WHAT YOU NEED TO DO:
Below are records to repeat exactly. Omit the pictures from the copy.

Before-and-after change records:

....

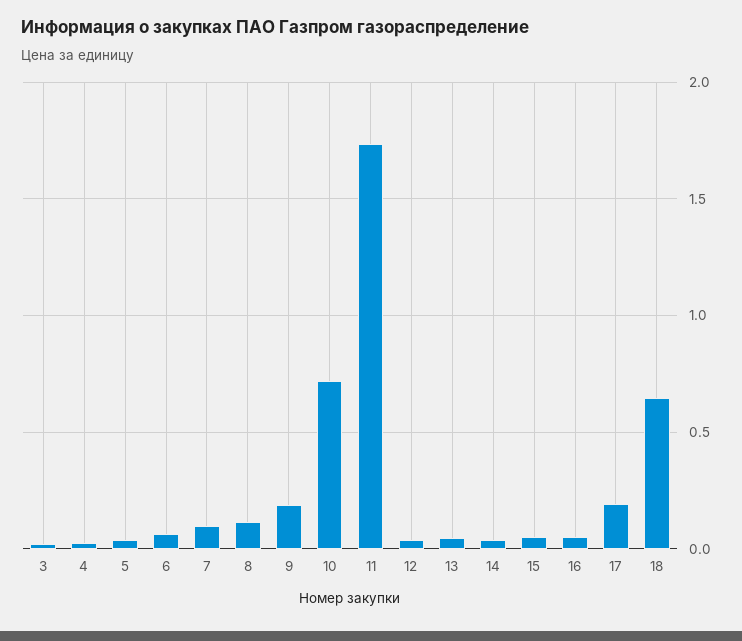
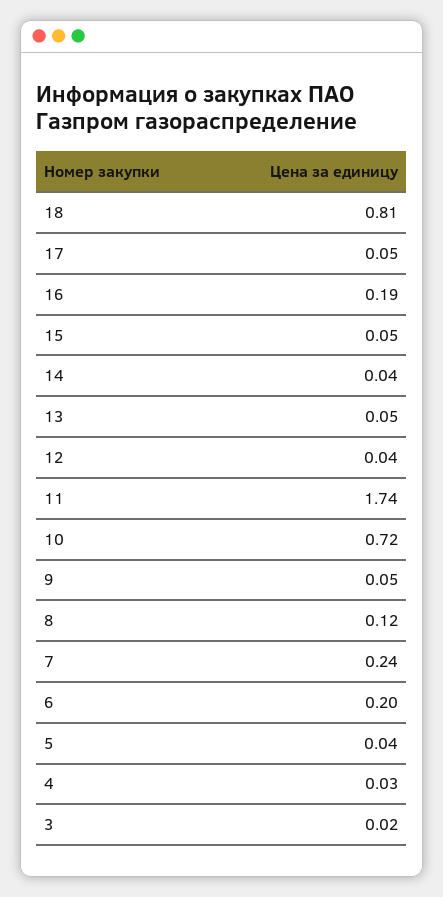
6: 0.05 -> 0.2
7: 0.1 -> 0.24
9: 0.2 -> 0.05
16: 0.05 -> 0.19
17: 0.2 -> 0.05
18: 0.65 -> 0.81

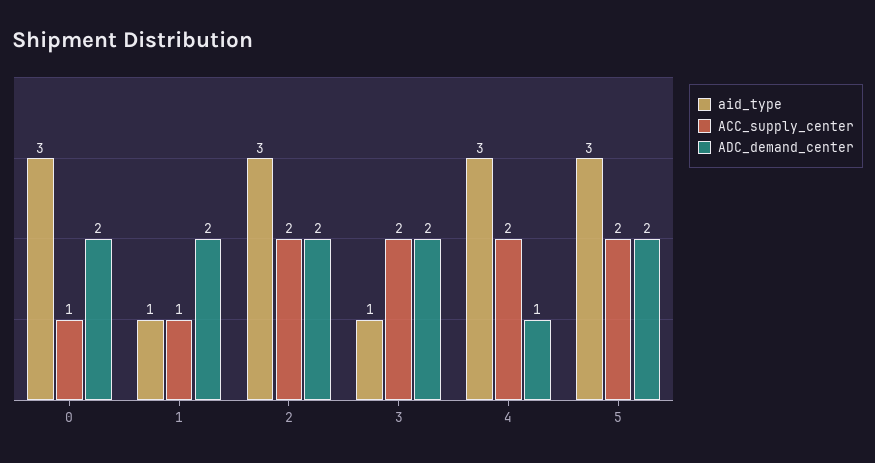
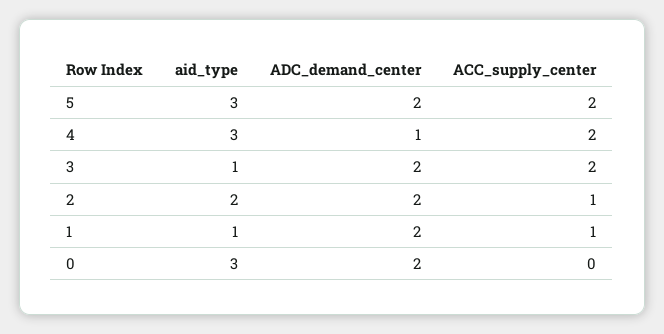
ACC_supply_center, 0: 1 -> 0
aid_type, 2: 3 -> 2
ACC_supply_center, 2: 2 -> 1

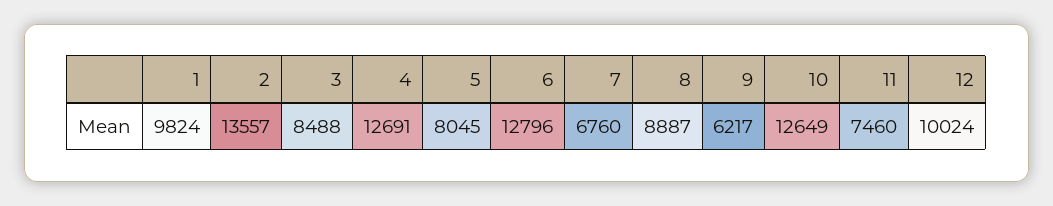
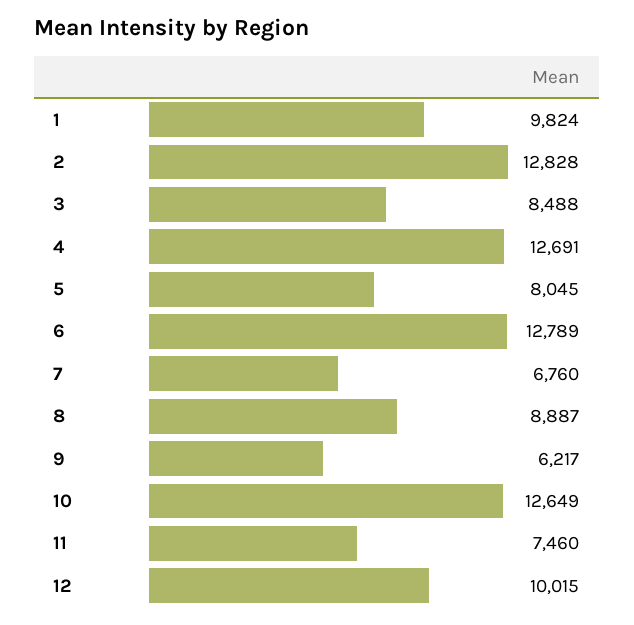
2: 13557 -> 12828
6: 12796 -> 12789
12: 10024 -> 10015

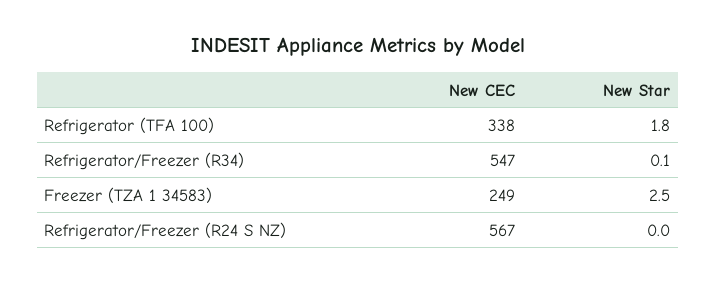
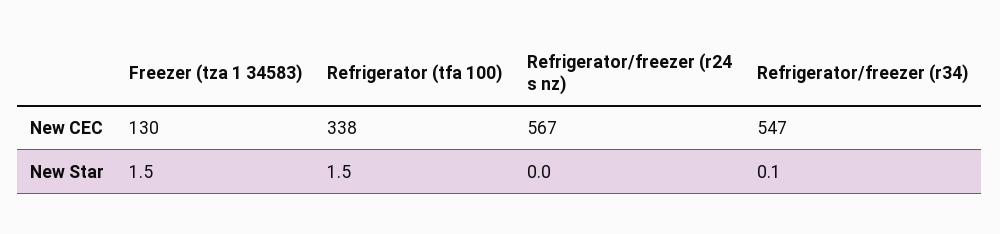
New Star, Refrigerator (TFA 100): 1.8 -> 1.5
New CEC, Freezer (TZA 1 34583): 249 -> 130
New Star, Freezer (TZA 1 34583): 2.5 -> 1.5

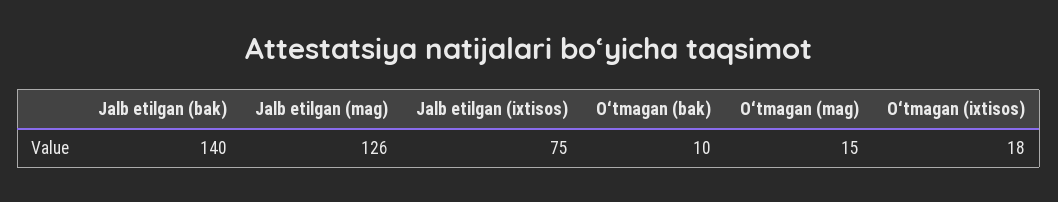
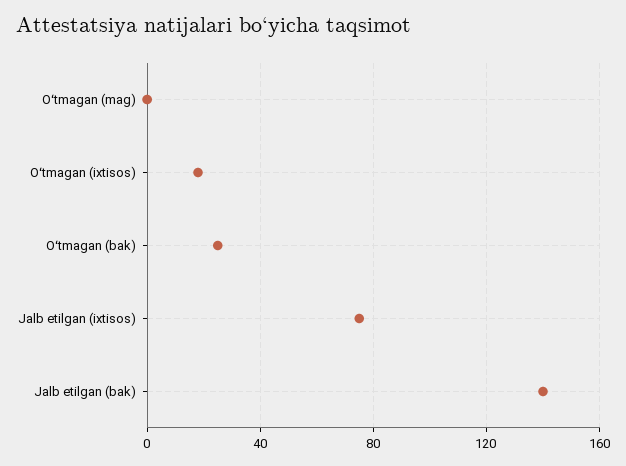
Jalb etilgan (mag): 126 -> none
Oʻtmagan (bak): 10 -> 25
Oʻtmagan (mag): 15 -> 0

....

TASK ANSWER:
6: 0.05 -> 0.2
7: 0.1 -> 0.24
9: 0.2 -> 0.05
16: 0.05 -> 0.19
17: 0.2 -> 0.05
18: 0.65 -> 0.81

ACC_supply_center, 0: 1 -> 0
aid_type, 2: 3 -> 2
ACC_supply_center, 2: 2 -> 1

2: 13557 -> 12828
6: 12796 -> 12789
12: 10024 -> 10015

New Star, Refrigerator (TFA 100): 1.8 -> 1.5
New CEC, Freezer (TZA 1 34583): 249 -> 130
New Star, Freezer (TZA 1 34583): 2.5 -> 1.5

Jalb etilgan (mag): 126 -> none
Oʻtmagan (bak): 10 -> 25
Oʻtmagan (mag): 15 -> 0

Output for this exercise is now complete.